— PROBLEMS TO SOLVE —
- 1) Summarize the pull request page in two sentences.
- 2) List every file path shown in the per-file summary table on the pull request page.
- 3) According to the pull request page, how many of the changed files did Copilot review?

— SOURCE EXTRACT —
____________

Disable Re ranker and Add LLM cost tracking #112

nuwangeek · 2025-10-02T12:15:35Z

Add LLM cost tracking and update reranker flow

Removed reranker from the main retrieval pipeline
Commented out encoder model loading to simplify flow
Added metadata collection function in cost_utils to extract LLM costs and token usage
Implemented total cost calculation utility in cost_utils
Integrated logging in LLM Orchestrator Service to track cost and token metrics

Get update from RAG-6 to RAG-7

get update from RAG-6 into RAG-7

Update wip-temp from RAG-7

Get update from buerokratt/RAG-Module wip to rootcodelabs/RAG-Module wip

Wip

Fixed merge conflicts

LLM connection creation changes (#108)

Copilot

Pull Request Overview

This PR disables the reranker component for performance optimization and adds comprehensive LLM cost tracking throughout the system. The changes focus on removing reranker dependencies while implementing detailed usage monitoring for all LLM operations.

Completely disabled reranker functionality by commenting out initialization and usage code
Added new cost tracking utilities to monitor LLM usage, tokens, and costs across components
Integrated cost tracking into response generation and prompt refinement workflows

Reviewed Changes

Copilot reviewed 6 out of 7 changed files in this pull request and generated 4 comments.

Show a summary per file

File	Description
src/vector_indexer/hybrid_retrieval.py	Disabled reranker initialization and usage, always using fusion scores only
src/utils/cost_utils.py	New utility module for LLM cost calculation and usage tracking
src/response_generator/response_generate.py	Added usage tracking to response generation workflow
src/prompt_refine_manager/prompt_refiner.py	Added usage tracking to prompt refinement process
src/llm_orchestration_service.py	Integrated cost tracking across orchestration workflow with detailed logging
pyproject.toml	Removed rerankers dependency from project requirements

_{Tip: Customize your code reviews with copilot-instructions.md. Create the file or learn how to get started.}

Copilot · 2025-10-02T12:16:54Z

src/vector_indexer/hybrid_retrieval.py

+        #     )

____________

— Source records —
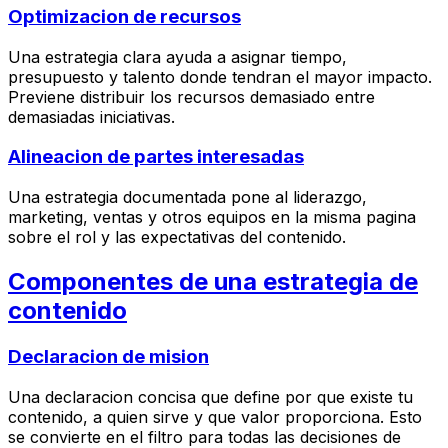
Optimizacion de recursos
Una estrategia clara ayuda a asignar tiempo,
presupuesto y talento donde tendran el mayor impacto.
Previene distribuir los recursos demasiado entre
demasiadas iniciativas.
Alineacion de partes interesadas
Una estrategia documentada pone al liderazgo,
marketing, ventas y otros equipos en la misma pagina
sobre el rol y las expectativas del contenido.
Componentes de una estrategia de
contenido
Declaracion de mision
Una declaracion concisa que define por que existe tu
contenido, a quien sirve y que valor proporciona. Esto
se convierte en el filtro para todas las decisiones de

____________

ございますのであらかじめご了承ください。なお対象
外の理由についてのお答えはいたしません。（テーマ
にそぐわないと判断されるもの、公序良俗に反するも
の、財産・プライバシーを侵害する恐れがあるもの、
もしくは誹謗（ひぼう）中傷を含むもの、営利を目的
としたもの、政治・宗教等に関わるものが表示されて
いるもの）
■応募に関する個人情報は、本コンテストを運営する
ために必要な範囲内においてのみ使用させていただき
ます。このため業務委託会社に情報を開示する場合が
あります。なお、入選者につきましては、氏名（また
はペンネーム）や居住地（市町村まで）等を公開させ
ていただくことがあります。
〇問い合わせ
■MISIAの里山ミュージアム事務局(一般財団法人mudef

____________

— RESPONSES IN ORDER —
- 1) The pull request disables the reranker in the retrieval pipeline, so hybrid retrieval always uses fusion scores only, and it removes the rerankers dependency from the project requirements. It also adds a cost_utils module for calculating LLM costs and tracking usage, and wires cost and token tracking into response generation, prompt refinement and the LLM Orchestrator Service with logging.

- 2)
- src/vector_indexer/hybrid_retrieval.py
- src/utils/cost_utils.py
- src/response_generator/response_generate.py
- src/prompt_refine_manager/prompt_refiner.py
- src/llm_orchestration_service.py
- pyproject.toml

- 3) Copilot reviewed 6 of the 7 changed files.